**Supplied material:**
━━━━━━━━

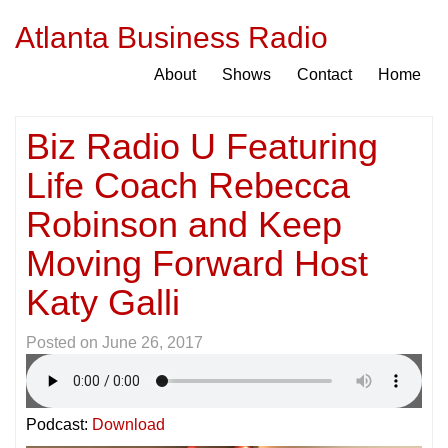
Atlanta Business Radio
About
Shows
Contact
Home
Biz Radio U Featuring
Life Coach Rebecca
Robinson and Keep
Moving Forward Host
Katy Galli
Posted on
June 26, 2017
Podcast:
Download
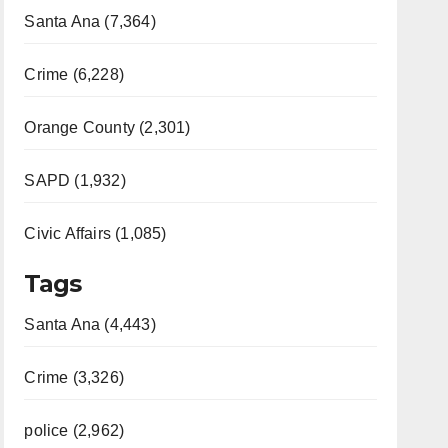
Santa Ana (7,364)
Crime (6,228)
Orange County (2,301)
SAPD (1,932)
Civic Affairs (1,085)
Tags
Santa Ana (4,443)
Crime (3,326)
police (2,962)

━━━━━━━━

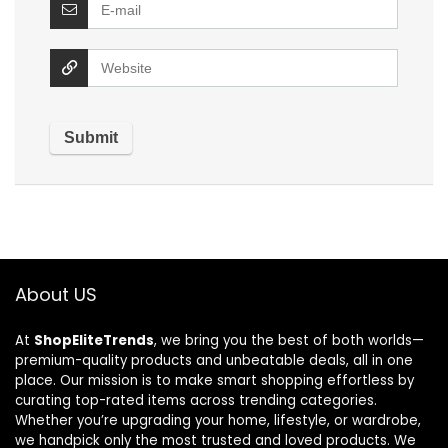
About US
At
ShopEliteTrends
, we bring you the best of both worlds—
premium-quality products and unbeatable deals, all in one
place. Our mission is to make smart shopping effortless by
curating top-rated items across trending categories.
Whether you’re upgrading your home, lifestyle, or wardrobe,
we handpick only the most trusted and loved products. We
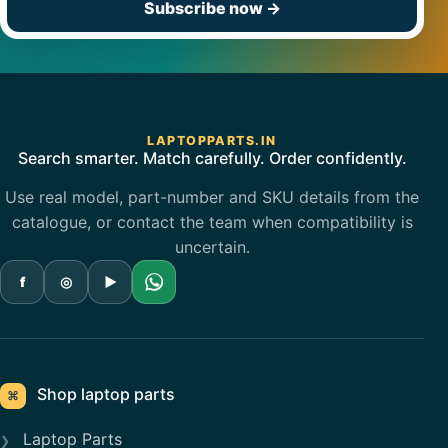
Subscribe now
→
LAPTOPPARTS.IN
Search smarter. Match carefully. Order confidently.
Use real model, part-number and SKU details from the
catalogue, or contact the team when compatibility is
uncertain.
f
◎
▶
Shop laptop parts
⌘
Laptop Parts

━━━━━━━━

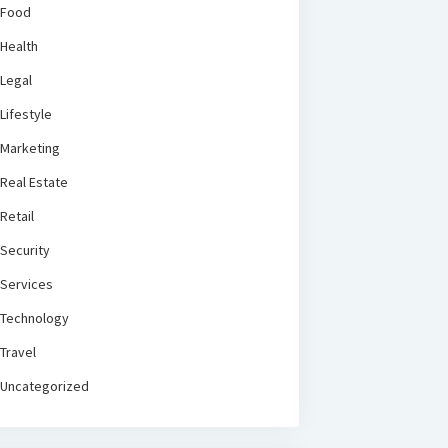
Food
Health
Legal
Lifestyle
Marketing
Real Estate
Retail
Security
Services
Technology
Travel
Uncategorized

━━━━━━━━

**Request:** Starting at the line above that holds "Orange County (2,301)" and ending at the line that holds "police (2,962)", transcribe each line exactly and include no other lines.

**Exercise result:**
Orange County (2,301)
SAPD (1,932)
Civic Affairs (1,085)
Tags
Santa Ana (4,443)
Crime (3,326)
police (2,962)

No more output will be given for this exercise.